[Stored data entries]
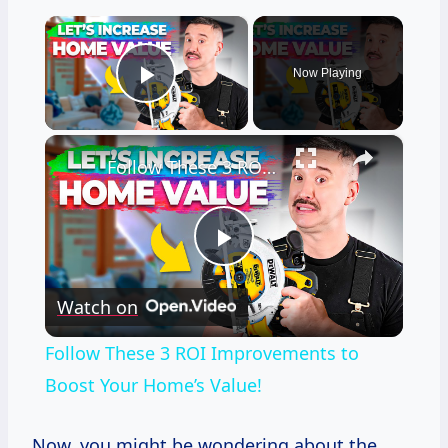
×
Now Playing
Play Video
×
Follow These 3 ROI Improvements to Boost Your Home’s Value!
Play
Watch on
Video
Follow These 3 ROI Improvements to
Boost Your Home’s Value!
Now, you might be wondering about the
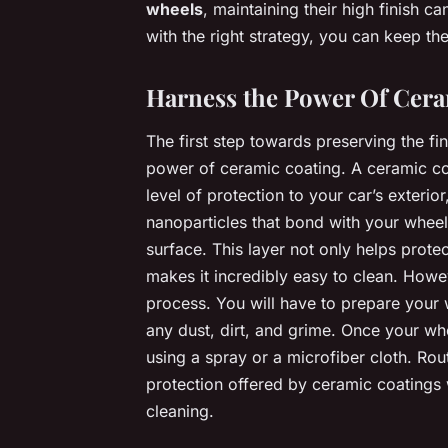
wheels
, maintaining their high finish 
with the right strategy, you can keep thei
Harness the Power Of Cera
The first step towards preserving the fi
power of ceramic coating. A ceramic coa
level of protection to your car’s exteri
nanoparticles that bond with your wheel’
surface. This layer not only helps protec
makes it incredibly easy to clean. Howe
process. You will have to prepare your 
any dust, dirt, and grime. Once your wh
using a spray or a microfiber cloth. Rout
protection offered by ceramic coatings w
cleaning.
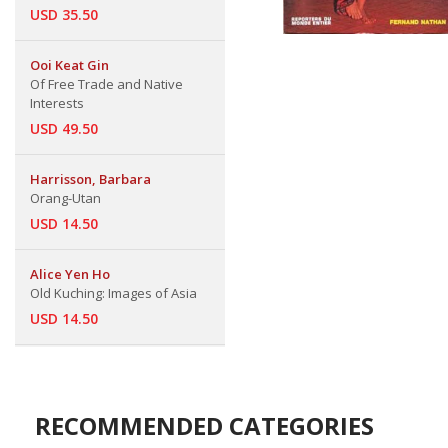
USD 35.50
Ooi Keat Gin
Of Free Trade and Native
Interests
USD 49.50
Harrisson, Barbara
Orang-Utan
USD 14.50
Alice Yen Ho
Old Kuching: Images of Asia
USD 14.50
RECOMMENDED CATEGORIES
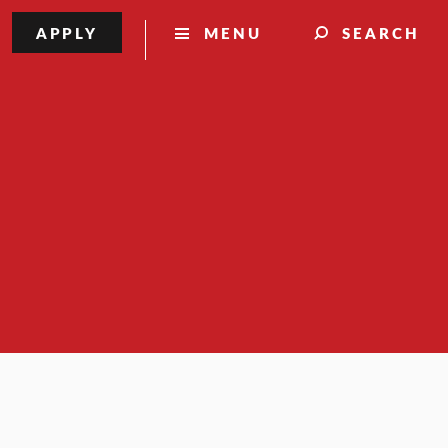
APPLY
MENU
SEARCH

[Exercise prompt]
Give the number of lines above that hold "Follow", with no other words.

[Response area]
2